■ DIRECTIONS FOR THIS TASK: Filter the data for "casing" and copy matching lines.
[[ RECORDS SUPPLIED open ]]
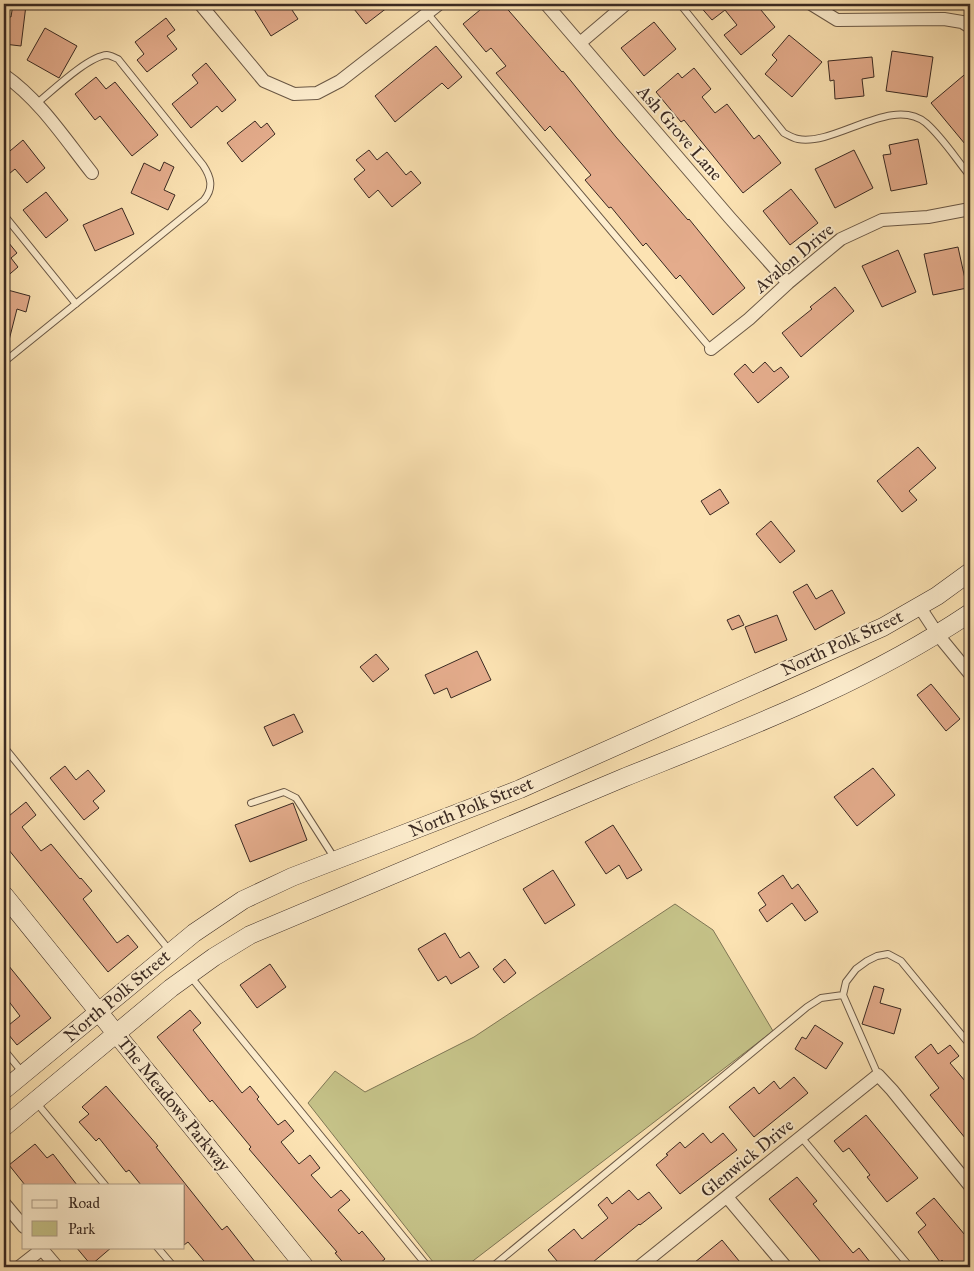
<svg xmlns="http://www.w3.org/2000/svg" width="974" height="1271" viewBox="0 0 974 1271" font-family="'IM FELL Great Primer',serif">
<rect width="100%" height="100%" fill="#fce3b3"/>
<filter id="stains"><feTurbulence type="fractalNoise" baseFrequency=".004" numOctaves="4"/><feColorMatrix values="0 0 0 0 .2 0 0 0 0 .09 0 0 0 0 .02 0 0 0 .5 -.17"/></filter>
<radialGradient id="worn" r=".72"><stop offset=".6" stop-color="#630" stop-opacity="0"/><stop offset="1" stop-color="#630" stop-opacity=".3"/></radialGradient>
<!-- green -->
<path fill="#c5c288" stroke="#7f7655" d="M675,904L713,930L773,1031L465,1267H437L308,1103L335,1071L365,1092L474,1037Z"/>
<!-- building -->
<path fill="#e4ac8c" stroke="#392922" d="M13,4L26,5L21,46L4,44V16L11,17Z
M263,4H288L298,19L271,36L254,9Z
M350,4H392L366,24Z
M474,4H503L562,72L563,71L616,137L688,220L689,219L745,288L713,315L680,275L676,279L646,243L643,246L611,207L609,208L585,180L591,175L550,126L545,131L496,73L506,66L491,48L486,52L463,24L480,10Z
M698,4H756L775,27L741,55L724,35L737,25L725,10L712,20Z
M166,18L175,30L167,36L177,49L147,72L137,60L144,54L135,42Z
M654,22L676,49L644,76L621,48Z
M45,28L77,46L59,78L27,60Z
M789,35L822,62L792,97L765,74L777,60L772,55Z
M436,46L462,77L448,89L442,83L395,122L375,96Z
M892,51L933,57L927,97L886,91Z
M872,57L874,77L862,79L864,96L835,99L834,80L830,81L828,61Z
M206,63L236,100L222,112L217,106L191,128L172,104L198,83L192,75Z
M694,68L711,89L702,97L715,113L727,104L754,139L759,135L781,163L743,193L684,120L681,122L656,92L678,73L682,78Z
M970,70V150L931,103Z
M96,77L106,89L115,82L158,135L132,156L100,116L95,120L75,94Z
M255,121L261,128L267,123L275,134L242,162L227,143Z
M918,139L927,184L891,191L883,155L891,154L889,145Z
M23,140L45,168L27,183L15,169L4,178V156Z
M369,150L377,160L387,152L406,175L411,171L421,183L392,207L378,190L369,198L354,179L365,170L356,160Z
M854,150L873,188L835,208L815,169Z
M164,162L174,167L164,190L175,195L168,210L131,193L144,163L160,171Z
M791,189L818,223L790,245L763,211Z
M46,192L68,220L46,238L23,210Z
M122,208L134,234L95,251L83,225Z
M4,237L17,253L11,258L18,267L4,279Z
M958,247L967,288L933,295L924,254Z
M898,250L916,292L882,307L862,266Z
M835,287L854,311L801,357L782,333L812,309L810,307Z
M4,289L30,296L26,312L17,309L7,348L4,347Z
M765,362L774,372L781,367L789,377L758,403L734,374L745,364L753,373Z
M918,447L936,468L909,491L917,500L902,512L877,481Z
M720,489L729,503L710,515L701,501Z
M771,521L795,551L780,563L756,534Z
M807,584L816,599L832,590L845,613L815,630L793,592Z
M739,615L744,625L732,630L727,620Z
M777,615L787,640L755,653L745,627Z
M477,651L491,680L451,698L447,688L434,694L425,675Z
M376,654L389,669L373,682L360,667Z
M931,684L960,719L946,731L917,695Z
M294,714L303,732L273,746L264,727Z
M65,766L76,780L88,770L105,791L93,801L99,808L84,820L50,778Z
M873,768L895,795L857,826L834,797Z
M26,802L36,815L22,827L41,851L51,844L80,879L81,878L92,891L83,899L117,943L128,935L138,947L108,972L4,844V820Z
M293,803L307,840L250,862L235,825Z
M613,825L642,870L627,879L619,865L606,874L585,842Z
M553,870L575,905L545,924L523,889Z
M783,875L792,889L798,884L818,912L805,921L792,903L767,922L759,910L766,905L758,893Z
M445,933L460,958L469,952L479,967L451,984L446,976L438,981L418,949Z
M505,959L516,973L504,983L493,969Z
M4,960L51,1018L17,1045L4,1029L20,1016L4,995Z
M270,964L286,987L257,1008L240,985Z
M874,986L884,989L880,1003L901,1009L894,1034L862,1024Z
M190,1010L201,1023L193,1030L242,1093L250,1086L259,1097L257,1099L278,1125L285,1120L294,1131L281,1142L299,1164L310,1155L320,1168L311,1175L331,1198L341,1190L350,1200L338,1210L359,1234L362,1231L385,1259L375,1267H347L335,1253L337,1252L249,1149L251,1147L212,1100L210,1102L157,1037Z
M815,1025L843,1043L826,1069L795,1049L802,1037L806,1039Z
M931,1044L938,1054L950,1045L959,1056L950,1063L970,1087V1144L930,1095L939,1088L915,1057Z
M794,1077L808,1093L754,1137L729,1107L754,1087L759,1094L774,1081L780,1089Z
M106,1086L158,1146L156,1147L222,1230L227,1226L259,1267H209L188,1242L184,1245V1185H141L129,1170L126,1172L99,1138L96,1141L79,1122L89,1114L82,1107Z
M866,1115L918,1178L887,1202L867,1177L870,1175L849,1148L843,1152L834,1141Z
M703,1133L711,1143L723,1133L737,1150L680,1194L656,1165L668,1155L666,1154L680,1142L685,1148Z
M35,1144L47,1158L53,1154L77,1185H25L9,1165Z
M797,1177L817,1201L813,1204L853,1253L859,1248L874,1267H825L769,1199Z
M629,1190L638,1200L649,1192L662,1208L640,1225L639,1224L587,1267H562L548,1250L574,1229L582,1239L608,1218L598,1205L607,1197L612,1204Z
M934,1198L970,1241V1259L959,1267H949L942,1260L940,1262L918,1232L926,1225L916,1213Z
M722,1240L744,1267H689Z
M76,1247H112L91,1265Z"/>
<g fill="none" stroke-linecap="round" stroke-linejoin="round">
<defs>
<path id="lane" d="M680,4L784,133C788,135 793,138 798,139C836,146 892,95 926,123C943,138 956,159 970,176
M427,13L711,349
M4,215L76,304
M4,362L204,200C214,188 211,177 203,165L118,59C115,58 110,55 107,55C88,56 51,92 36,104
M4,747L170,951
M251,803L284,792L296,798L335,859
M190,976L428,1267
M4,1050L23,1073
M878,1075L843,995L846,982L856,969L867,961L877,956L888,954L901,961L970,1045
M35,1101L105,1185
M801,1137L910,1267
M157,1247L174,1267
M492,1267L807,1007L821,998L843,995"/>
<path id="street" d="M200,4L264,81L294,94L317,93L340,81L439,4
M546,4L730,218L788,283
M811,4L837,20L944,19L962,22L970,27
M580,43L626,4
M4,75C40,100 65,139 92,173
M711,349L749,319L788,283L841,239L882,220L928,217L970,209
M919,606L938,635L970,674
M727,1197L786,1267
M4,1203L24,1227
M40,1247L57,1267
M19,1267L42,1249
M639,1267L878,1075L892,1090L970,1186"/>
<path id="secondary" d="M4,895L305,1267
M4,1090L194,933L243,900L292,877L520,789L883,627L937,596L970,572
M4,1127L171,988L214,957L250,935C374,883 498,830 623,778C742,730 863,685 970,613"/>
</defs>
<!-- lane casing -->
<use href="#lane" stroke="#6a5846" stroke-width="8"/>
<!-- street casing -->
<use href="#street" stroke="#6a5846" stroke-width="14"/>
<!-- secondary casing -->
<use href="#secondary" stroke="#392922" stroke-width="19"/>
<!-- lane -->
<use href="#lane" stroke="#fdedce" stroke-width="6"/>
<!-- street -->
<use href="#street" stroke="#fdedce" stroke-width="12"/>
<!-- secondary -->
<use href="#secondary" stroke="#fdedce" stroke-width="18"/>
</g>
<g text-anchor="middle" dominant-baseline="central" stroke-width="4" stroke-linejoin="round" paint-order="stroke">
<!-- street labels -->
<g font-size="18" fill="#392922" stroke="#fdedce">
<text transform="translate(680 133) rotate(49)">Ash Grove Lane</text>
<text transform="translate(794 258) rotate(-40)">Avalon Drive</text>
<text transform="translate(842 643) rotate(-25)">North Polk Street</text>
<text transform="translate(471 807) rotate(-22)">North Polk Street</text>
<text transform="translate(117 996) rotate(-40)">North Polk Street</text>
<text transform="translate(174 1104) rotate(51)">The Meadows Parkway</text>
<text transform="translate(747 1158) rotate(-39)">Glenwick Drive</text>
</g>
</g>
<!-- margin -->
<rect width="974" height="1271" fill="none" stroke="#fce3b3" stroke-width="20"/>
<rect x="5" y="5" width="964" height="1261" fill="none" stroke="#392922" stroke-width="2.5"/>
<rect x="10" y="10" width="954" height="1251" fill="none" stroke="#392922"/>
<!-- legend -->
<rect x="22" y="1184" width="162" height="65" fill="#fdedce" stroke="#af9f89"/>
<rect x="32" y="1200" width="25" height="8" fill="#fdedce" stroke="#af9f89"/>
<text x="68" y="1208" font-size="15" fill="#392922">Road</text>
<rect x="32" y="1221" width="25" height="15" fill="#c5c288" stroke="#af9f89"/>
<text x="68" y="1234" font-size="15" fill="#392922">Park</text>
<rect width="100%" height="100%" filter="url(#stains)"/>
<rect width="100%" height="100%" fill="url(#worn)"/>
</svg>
[[ RECORDS SUPPLIED closed ]]
■ SOLUTION FOR THIS EXERCISE:
<!-- lane casing -->
<!-- street casing -->
<!-- secondary casing -->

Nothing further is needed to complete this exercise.